>>>>

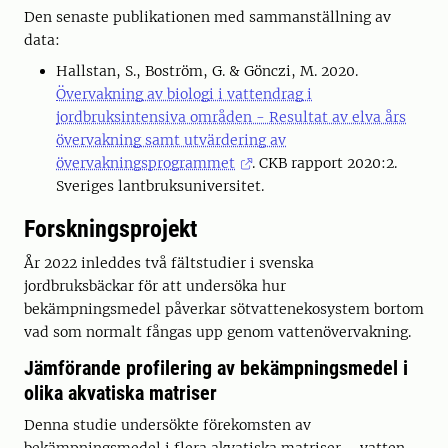
Den senaste publikationen med sammanställning av
data:
Hallstan, S., Boström, G. & Gönczi, M. 2020.
Övervakning av biologi i vattendrag i
jordbruksintensiva områden - Resultat av elva års
övervakning samt utvärdering av
övervakningsprogrammet
. CKB rapport 2020:2.
Sveriges lantbruksuniversitet.
Forskningsprojekt
År 2022 inleddes två fältstudier i svenska
jordbruksbäckar för att undersöka hur
bekämpningsmedel påverkar sötvattenekosystem bortom
vad som normalt fångas upp genom vattenövervakning.
Jämförande profilering av bekämpningsmedel i
olika akvatiska matriser
Denna studie undersökte förekomsten av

<<<<

- _Required work_:
Set down nothing but the lines from the one with "jordbruksintensiva områden - Resultat" through the end of the records, keeping each line exactly as written and including both ends.

- _Response area_:
jordbruksintensiva områden - Resultat av elva års
övervakning samt utvärdering av
övervakningsprogrammet
. CKB rapport 2020:2.
Sveriges lantbruksuniversitet.
Forskningsprojekt
År 2022 inleddes två fältstudier i svenska
jordbruksbäckar för att undersöka hur
bekämpningsmedel påverkar sötvattenekosystem bortom
vad som normalt fångas upp genom vattenövervakning.
Jämförande profilering av bekämpningsmedel i
olika akvatiska matriser
Denna studie undersökte förekomsten av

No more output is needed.